T-SQL Tuesday #44 Second Chances
July 9, 2013 1 Comment
Bradley Ball (b|t) who also happens to be my moderator for the upcoming 24 Hours of PASS is the leader for this month’s T-SQL Tuesday, which is all about second chances. When I think about things I’ve screwed up in my career, and there are many, I always fall back to one, and it doesn’t even involve SQL Server, but another RDBMS and it gives a couple of lessons on how to be good DBAs.
It was late on a Friday afternoon, 1522 to be exact (here is lesson #1—never do anything involving production on a Friday afternoon unless you have to), and I got a call from a user, asking me to refresh the QA database with production data. This system was an environmental monitoring system, that monitored the atmosphere and surfaces for the biopharmaceutical manufacturing plant that I worked in, it wasn’t exactly mission critical, but it was still pretty important. Since the user was a friend of mine I jumped right on it. In the database I was working on, as opposed to what I’d probably do in SQL Server (which would be to restore a backup) there is a very easy to use import/export feature, that allows for easy logical restoration of a specific objects/schemas, etc. So this was my standard methodology for doing a refresh with prod data, but I had yet to script it (lesson #2—be lazy, if you have to do something more than once, script and automate it).
Anyway, I go ahead and take my export of production, and start to import back into the QA environment. Typically, my process would be to log into QA, drop the user that owned the objects, and then run the import. For whatever reason (and in this case it was probably a good thing), I didn’t do that. I started my import and noticed I was getting some errors—once again, not something I’d ordinarily do, but I cancelled the job and reran it with error suppression on (lesson #3—always read the errors, and never turn error suppression on). The job completed without error, I emailed the user back telling him that it was complete, and I went on with my Friday afternoon. About five minutes later, I got a phone call from the same user:
There’s this classic moment that happens in IT (and probably happens in each of these blog posts), that I like to call “the bead of sweat moment”, it’s that moment you realize you #$%ed up badly, but no one else has quite realized that you are responsible yet. I asked the user to get everyone out of the system. In ordinary companies an error and outage like this would not necessarily be a big deal, but this a control system in a pharmaceutical plant, so it was heavily regulated. What had happened was that I (accidentally) did an import from prod onto itself, those errors I suppressed were duplicate record errors.

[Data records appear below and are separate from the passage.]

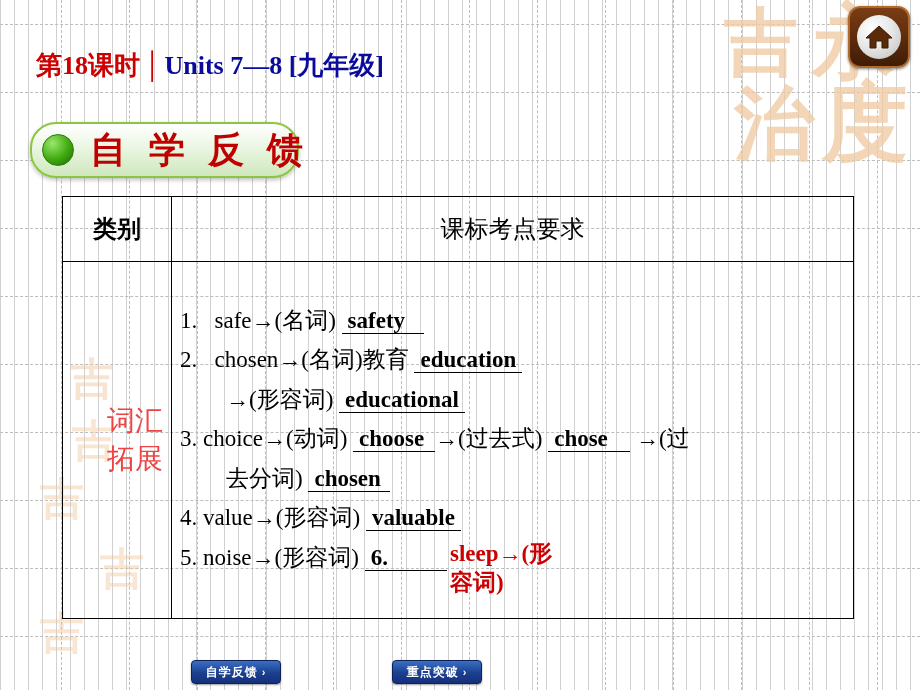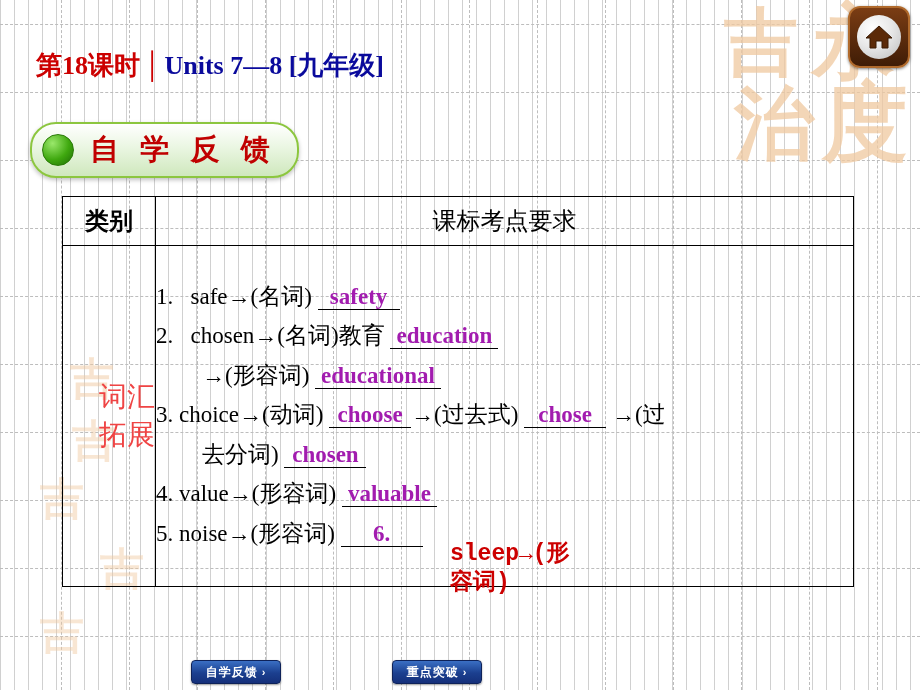"自 学 反 馈" .pill-text { font-size: 29px -> 36px }
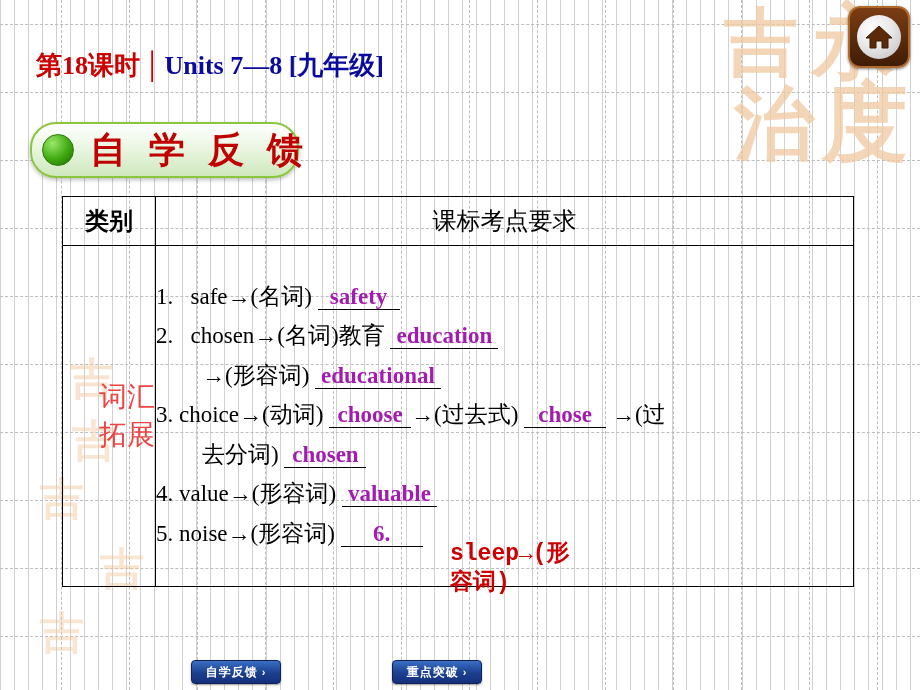"类别" .main-table td { padding: 0 -> 8px }
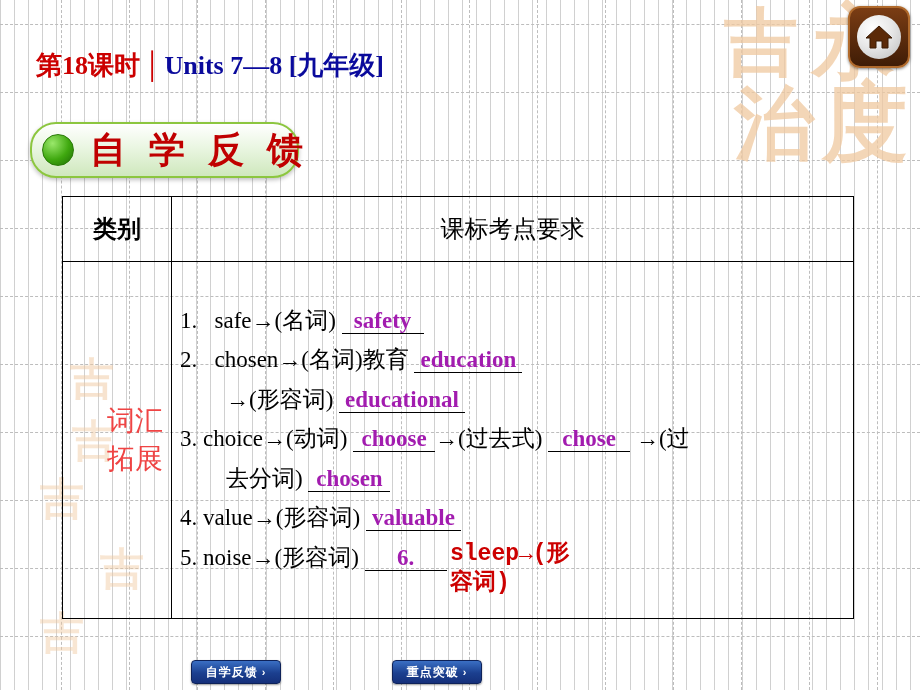"safety" .ans { color: #a21caf -> #000000; text-align: center -> none }
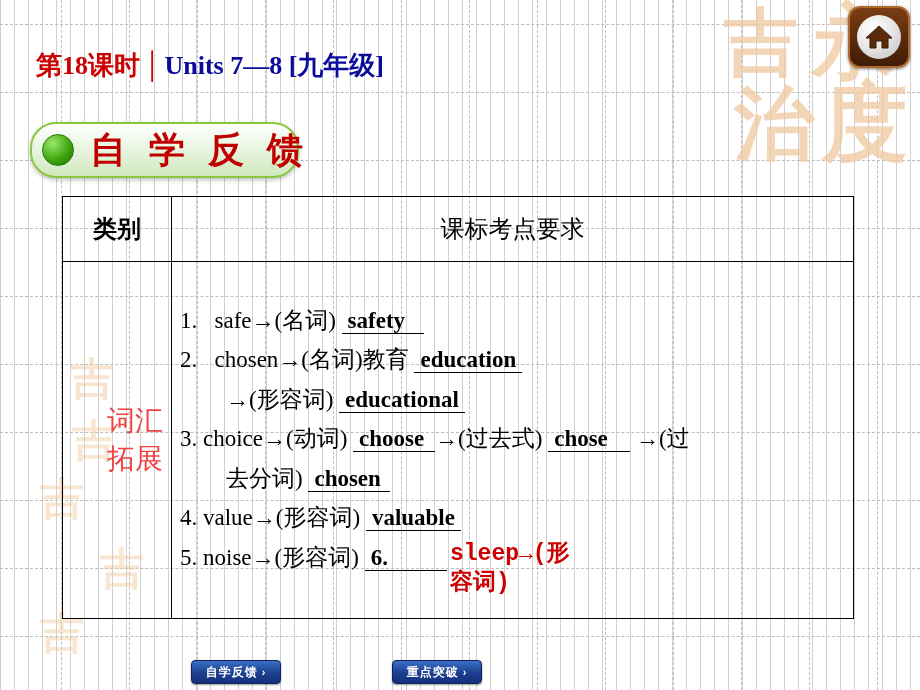"sleep→(形容词)" .overflow-red { font-family: Liberation Mono, monospace -> none }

So now, I had a production database filled with duplicate data. So I go tell me boss—I screwed up, and we’re going to be down for about 10-15 minutes. Fortunately, I knew from the log of the job, the exact time the records were inserted. Also, the database was in the equivalent of full recovery mode, so I was able to do a point in time restore to the second before I started the import job. This leads us to lesson #4—always have a backup, and even better if it’s near to the system (in this case it was on local disk, before it was zipped off to tape).
The lesson I learned were several, but the biggest is that if you have good backups (and regularly test your restoration process) you are protected from a lot of evils.